• [TEXTE SOURCE]:

- - - - -

Les premiers kilomètres de vélo sont toujours un peu étranges, on ne sent pas encore ses jambes parce que tout le sang est dans les bras, on a pas encore chaud puisqu’on est trempé, donc j’essaie d’appuyer modérément sur les pédales pour éviter de me mettre dans le rouge. 10km de plat pour commencer, je me fais déjà doubler par d’autres gars avec des mollets sortis d’une compétition de culturisme, avec mes mollets de poulet je me sens frêle 😂 pas grave on verra qui est la gazelle à la course à pied! Première difficulté au bout de 14km, avec des passages en côte à 17%… J’ai tout à gauche comme on dit dans le cyclisme (la vitesse la plus facile 😉) et pourtant je dois me mettre en danseuse pour avancer, mes cuisses brûlent! Je double (un peu), je me fais doubler (trop à mon goût), mais je sais déjà qu’il faut que je progresse avant de pouvoir tenir les allures des meilleurs, après tout ça ne fait que 10 mois que je fais du vélo (mais ça ta fierté elle s’en moque pendant une course bien évidemment). Arrive l’obstacle du parcours, le col de Vence de 14km à 6% de moyenne, c’est pas ici que tu passes le mur du son. Donc j’attends que ça passe, en contrôlant ma fréquence cardiaque d’un oeil (pour ne pas aller “dans le rouge”), en profitant du paysage et en me disant qu’après être monté si haut ça va redescendre!

Panneau d’arrivée du col de Vence, on peut relancer le vélo! A ce stade il ne reste que deux petites montées au milieu des 45km de descente. Je rentre dans mon domaine, je suis bien meilleur en descente qu’en montée (que ce soit à pied ou en vélo), je commence à doubler beaucoup de monde et sans difficulté, il suffit de ne jamais freiner 😁 en prenant bien les trajectoires et en anticipant correctement, on conserve beaucoup plus de vitesse et d’inertie, je ne compte plus le nombre de gars que je dépasse en prenant l’extérieur du virage tellement la différence de vitesse est grande. Sauf que ces mêmes gars ont tellement de force dans les jambes que la moindre portion de plat leur suffit pour me rattraper, donc je pousse mon avantage au maximum.

Fin de parcours de 10km sur du plat, j’ai plutôt bien géré ma nutrition et mon eau, je me sens bien. Je me pose sur les prolongateurs pour terminer cette partie, avec une vitesse de 40,5km/h, je me dis que c’est cool je vais vite! Hé bien même à cette vitesse je me faisais toujours doubler 😂 les types ont des pistons à la place des jambes. Je tente plusieurs fois de me mettre en mode chasseur comme avec Benjamin Benoist, mais rien n’y fait c’est trop rapide pour moi, inutile de griller des cartouches avant la course à pied. Fin de parcours sur la promenade des anglais, j’entends en coup de vent mes supporters et la super ambiance, je retire mes chaussures encore sur vélo et fais un super saut sur mes pieds pour me mettre à courir, de concert avec un autre participant et sous les acclamations du public, avec un surprenant “Ouuuaaa magnifique saut les gars” d’un supporter, ça m’a beaucoup fait rire 😂.

- - - - -

• [ENREGISTREMENTS FOURNIS]:

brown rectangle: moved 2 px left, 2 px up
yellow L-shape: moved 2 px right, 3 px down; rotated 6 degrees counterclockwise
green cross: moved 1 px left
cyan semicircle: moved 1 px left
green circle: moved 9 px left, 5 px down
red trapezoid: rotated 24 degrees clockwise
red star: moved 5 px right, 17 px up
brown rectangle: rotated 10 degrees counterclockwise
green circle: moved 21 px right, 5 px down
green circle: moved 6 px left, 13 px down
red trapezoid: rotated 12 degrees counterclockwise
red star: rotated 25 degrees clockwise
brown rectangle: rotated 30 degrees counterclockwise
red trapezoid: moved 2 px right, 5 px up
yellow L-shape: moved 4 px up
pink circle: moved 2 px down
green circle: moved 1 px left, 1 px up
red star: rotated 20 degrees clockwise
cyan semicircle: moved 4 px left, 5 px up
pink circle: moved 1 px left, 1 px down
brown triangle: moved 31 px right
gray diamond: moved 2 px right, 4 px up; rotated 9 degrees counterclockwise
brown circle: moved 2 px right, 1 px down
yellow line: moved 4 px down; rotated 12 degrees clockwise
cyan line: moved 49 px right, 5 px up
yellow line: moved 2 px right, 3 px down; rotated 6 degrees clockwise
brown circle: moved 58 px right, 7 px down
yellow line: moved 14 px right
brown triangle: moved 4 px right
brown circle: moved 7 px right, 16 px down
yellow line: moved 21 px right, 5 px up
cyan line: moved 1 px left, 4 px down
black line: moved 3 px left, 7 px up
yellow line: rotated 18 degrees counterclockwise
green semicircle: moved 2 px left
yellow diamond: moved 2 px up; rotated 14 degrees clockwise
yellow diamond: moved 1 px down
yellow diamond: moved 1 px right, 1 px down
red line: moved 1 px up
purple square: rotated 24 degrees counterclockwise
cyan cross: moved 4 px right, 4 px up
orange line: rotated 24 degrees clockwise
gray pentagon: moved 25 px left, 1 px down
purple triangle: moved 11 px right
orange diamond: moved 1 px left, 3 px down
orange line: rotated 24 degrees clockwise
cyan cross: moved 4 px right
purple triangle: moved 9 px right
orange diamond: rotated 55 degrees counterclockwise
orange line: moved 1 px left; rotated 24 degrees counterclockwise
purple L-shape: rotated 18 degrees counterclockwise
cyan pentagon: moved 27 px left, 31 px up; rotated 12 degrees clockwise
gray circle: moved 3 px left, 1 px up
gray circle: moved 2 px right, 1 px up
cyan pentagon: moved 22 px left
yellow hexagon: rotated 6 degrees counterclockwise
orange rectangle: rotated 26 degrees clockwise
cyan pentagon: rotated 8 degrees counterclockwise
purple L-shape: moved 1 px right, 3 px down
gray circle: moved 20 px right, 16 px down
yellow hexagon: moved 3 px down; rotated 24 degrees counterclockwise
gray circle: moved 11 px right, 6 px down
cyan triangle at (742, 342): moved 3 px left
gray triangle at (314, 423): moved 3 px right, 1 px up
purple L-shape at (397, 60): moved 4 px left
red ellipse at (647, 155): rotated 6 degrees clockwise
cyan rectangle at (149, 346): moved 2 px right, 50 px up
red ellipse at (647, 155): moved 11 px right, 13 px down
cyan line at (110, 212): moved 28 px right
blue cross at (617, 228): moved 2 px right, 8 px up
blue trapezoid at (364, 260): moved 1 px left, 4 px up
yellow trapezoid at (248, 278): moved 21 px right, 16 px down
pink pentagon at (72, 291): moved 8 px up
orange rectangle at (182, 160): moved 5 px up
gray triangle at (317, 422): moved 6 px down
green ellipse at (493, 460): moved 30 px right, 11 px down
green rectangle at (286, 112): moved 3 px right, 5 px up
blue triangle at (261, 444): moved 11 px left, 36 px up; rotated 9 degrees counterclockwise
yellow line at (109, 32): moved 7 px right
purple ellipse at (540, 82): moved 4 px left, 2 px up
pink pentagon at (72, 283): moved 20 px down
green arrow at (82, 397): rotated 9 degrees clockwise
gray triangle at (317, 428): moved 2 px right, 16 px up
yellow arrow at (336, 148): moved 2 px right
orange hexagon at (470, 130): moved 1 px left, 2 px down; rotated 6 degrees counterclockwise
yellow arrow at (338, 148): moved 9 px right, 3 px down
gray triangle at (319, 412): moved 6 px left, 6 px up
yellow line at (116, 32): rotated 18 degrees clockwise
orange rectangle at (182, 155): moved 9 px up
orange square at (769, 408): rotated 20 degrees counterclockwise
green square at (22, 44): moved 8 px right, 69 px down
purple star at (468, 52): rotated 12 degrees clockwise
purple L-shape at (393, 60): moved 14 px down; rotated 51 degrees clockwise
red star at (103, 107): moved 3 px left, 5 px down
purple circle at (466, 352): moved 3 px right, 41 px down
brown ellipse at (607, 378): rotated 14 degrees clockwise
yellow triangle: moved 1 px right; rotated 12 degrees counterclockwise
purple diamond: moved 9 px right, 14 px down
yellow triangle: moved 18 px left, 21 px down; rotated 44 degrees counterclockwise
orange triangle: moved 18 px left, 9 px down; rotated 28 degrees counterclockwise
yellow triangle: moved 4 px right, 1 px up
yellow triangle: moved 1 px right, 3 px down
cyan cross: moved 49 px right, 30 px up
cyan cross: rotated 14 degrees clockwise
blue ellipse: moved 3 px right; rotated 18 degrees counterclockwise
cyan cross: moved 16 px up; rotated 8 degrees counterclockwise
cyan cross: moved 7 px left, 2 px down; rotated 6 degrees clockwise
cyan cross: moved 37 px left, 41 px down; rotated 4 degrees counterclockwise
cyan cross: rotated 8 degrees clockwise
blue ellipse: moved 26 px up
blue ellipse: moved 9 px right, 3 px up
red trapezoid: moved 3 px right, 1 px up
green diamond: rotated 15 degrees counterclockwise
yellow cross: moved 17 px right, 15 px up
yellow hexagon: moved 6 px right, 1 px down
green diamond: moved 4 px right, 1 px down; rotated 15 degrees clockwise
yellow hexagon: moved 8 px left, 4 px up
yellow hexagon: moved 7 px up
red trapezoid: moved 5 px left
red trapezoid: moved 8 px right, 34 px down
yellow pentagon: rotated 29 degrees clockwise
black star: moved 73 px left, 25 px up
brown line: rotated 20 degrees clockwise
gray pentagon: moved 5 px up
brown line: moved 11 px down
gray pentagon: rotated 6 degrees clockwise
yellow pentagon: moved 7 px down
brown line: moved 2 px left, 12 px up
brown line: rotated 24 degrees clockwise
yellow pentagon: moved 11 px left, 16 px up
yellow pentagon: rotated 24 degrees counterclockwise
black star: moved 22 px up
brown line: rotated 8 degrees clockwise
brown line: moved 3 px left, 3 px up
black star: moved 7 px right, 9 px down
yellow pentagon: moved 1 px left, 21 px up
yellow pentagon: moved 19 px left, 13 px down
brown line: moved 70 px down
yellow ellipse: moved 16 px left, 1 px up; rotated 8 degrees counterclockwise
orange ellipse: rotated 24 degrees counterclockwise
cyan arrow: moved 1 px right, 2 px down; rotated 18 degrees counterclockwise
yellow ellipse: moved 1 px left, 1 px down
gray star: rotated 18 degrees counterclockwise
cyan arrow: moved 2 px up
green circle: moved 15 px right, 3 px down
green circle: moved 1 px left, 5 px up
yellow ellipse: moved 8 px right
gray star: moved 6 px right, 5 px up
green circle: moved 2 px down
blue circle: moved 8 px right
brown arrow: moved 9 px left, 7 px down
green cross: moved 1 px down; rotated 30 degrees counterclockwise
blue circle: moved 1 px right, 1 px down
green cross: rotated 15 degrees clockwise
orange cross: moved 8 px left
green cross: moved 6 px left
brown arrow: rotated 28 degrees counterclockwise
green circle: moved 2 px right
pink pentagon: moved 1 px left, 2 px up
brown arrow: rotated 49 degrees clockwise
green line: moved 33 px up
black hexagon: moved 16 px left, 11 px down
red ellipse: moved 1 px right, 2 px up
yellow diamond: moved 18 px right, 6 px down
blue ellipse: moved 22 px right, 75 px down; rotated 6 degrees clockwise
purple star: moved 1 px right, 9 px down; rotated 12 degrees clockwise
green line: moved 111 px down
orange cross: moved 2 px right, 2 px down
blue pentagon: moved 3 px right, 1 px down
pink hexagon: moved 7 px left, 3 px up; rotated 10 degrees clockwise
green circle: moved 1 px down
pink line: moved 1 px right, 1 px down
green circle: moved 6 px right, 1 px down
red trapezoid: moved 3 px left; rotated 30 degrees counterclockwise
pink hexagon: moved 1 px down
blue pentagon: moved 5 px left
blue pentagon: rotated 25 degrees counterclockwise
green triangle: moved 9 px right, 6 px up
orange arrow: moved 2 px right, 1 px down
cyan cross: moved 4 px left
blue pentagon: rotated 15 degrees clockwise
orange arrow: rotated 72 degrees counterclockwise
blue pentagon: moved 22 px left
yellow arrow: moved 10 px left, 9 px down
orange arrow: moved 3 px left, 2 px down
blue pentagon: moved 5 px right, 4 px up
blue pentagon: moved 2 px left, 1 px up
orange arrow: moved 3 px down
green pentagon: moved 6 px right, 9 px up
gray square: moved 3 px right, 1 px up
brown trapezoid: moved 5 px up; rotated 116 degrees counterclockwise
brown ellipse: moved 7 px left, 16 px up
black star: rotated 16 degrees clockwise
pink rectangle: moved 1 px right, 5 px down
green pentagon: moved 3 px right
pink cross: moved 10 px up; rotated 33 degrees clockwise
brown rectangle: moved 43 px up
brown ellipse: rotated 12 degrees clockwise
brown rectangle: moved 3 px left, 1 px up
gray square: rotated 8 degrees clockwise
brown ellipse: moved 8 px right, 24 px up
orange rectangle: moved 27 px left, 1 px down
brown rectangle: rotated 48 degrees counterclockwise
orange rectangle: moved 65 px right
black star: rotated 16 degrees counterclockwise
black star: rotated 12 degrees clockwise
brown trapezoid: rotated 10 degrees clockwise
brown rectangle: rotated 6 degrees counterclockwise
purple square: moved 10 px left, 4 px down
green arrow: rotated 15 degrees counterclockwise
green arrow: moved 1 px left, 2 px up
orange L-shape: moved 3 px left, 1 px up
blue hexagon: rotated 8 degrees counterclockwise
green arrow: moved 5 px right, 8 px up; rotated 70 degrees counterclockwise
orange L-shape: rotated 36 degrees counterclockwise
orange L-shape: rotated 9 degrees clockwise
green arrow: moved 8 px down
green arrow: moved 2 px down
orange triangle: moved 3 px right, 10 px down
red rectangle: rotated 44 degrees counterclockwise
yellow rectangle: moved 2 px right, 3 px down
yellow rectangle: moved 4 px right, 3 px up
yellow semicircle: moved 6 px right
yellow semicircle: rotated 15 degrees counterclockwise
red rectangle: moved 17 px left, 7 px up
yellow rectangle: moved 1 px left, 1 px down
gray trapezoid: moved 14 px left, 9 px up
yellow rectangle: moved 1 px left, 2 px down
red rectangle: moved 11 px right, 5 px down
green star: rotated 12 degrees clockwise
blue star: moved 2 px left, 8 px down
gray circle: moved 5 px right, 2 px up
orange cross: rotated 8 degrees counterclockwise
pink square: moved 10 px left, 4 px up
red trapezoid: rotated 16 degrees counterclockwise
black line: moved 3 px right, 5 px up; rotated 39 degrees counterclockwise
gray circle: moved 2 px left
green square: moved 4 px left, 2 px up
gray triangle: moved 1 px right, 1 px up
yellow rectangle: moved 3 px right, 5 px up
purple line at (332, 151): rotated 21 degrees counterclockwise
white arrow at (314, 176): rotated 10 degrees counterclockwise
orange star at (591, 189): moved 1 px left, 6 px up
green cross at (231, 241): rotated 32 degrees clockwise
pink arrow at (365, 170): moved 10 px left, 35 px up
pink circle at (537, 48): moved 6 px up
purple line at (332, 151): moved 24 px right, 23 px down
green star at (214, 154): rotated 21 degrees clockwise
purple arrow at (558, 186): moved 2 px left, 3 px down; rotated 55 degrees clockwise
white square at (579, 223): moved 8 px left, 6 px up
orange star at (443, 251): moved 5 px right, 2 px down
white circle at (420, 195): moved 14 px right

- - - - -

• [CONSIGNE]: Citez mot pour mot le passage du récit de course qui va de « Panneau d’arrivée du » à « avantage au maximum. ».

• [RÉPONSE DE L'EXERCICE]:
Panneau d’arrivée du col de Vence, on peut relancer le vélo! A ce stade il ne reste que deux petites montées au milieu des 45km de descente. Je rentre dans mon domaine, je suis bien meilleur en descente qu’en montée (que ce soit à pied ou en vélo), je commence à doubler beaucoup de monde et sans difficulté, il suffit de ne jamais freiner 😁 en prenant bien les trajectoires et en anticipant correctement, on conserve beaucoup plus de vitesse et d’inertie, je ne compte plus le nombre de gars que je dépasse en prenant l’extérieur du virage tellement la différence de vitesse est grande. Sauf que ces mêmes gars ont tellement de force dans les jambes que la moindre portion de plat leur suffit pour me rattraper, donc je pousse mon avantage au maximum.